Unfortunately, we don't have an easy way to reproduce this problem at the moment. As part of running our product, we start and terminate several thousand containers per hour, and this error happens only once or twice an hour. However, when it happens, it causes a bunch of downstream problems that we need to manually clean up, so we're eager to get it fixed.
Thanks, and let us know if there's any other information we can provide.
@fvoznika thanks for making that fix. I was wondering- why did you get rid of the code in pkg/shim/utils/errors.go
? Because gvisor is still pinned to containerd v1.3.9, the errdefs.ToGRPC
function being called uses errors.Cause
instead of errors.Is
to classify the error, and so I think the utility code actually helped avoid some translation problems.

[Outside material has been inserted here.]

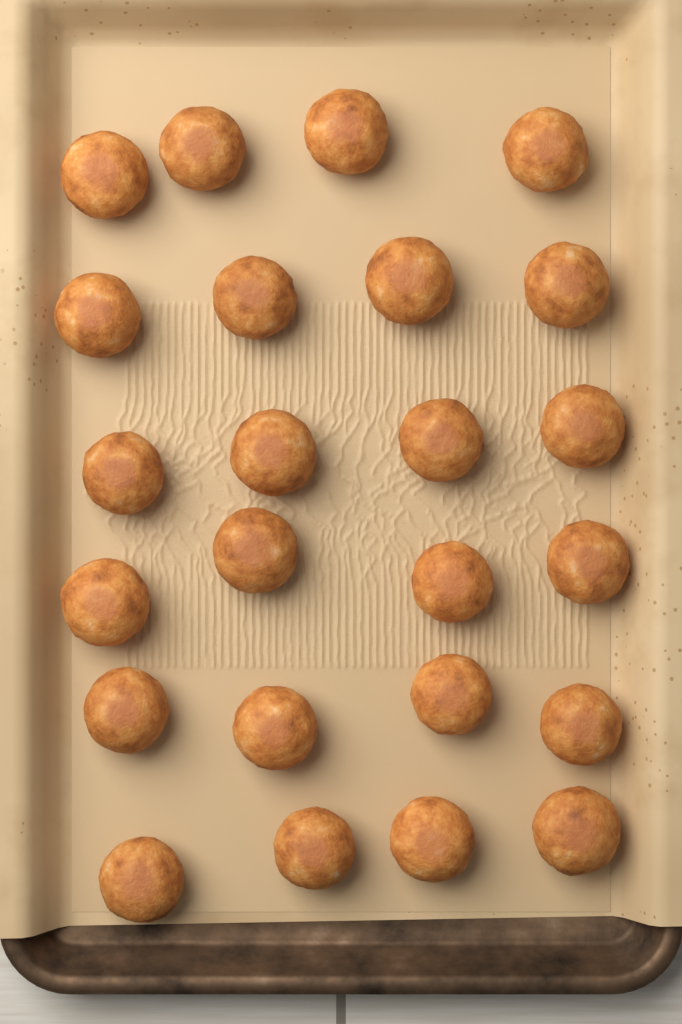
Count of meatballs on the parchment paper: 24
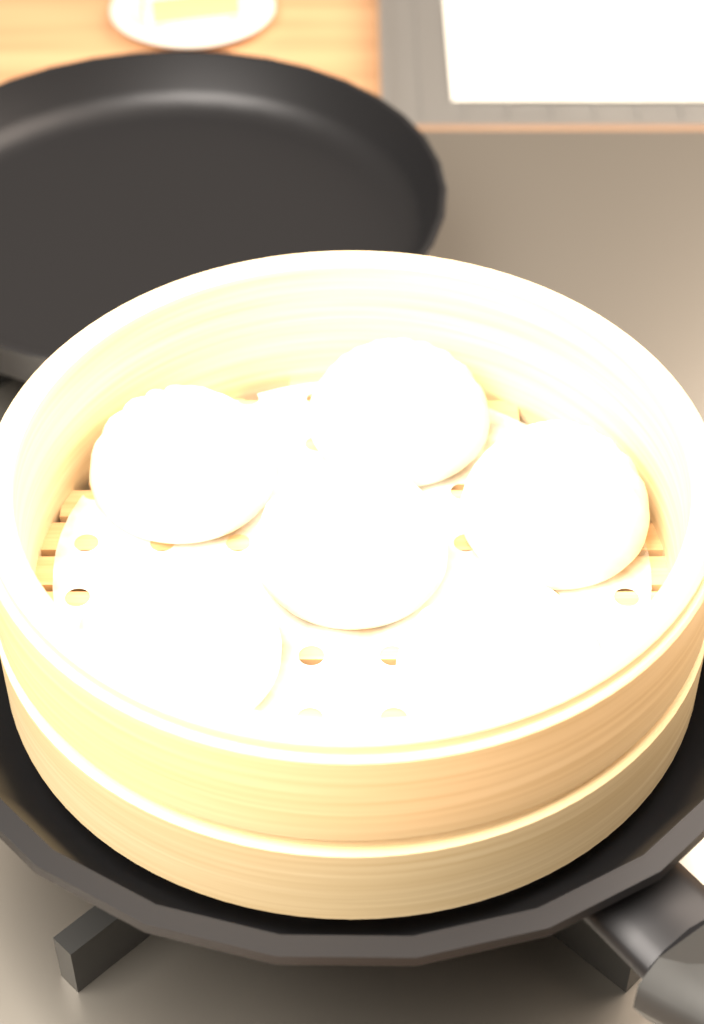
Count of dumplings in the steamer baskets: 6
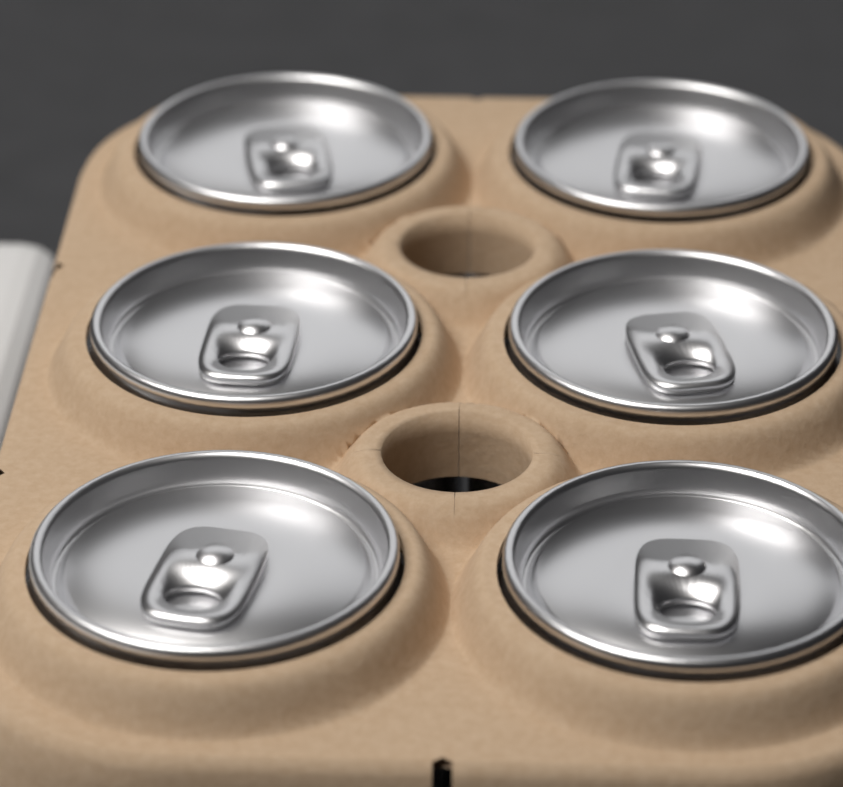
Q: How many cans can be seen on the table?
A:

Here's some code I used to test:
package main
import (
"errors"
"fmt"
// Using containerd pinned at v1.3.9 (same version as used by gvisor)
"github.com/containerd/containerd/errdefs"
"google.golang.org/grpc/codes"
"google.golang.org/grpc/status"
)
func main() {
// Error returned from 'func (*deletedState) Delete(context.Context)'
origErr := fmt.Errorf("cannot delete a deleted container/process: %w", errdefs.ErrNotFound)
// Using current logic
translatedErr := errdefs.ToGRPC(origErr)
containerdErr := errdefs.FromGRPC(translatedErr)
fmt.Println(
"Error as seen by containerd:",
containerdErr,
errors.Is(containerdErr, errdefs.ErrNotFound),
)
// What I think we want instead (i.e., what was done in the old utility function)?
translatedErr = status.Errorf(codes.NotFound, origErr.Error())
containerdErr = errdefs.FromGRPC(translatedErr)
fmt.Println(
"Error as seen by containerd:",
containerdErr,
errors.Is(containerdErr, errdefs.ErrNotFound),
)
}
The outputs are:
Error as seen by containerd: cannot delete a deleted container/process: not found: unknown false
Error as seen by containerd: cannot delete a deleted container/process: not found true
which has me worried that the containerd server (running at v1.5.4
) will still treat the deletion error as being "unknown".
Let me know if that makes sense, and apologies if I'm misunderstanding!
We have changed gVisor to use containerd 1.4 internally a while back. I started the change to update it externally too, but got distracted with other stuff. I'll push a change to update it. Thanks for checking!
If you patch #7574, you should see the following with your test:
Error as seen by containerd: cannot delete a deleted container/process: not found true
Error as seen by containerd: cannot delete a deleted container/process: not found true
@fvoznika ahh, makes sense now. Thanks!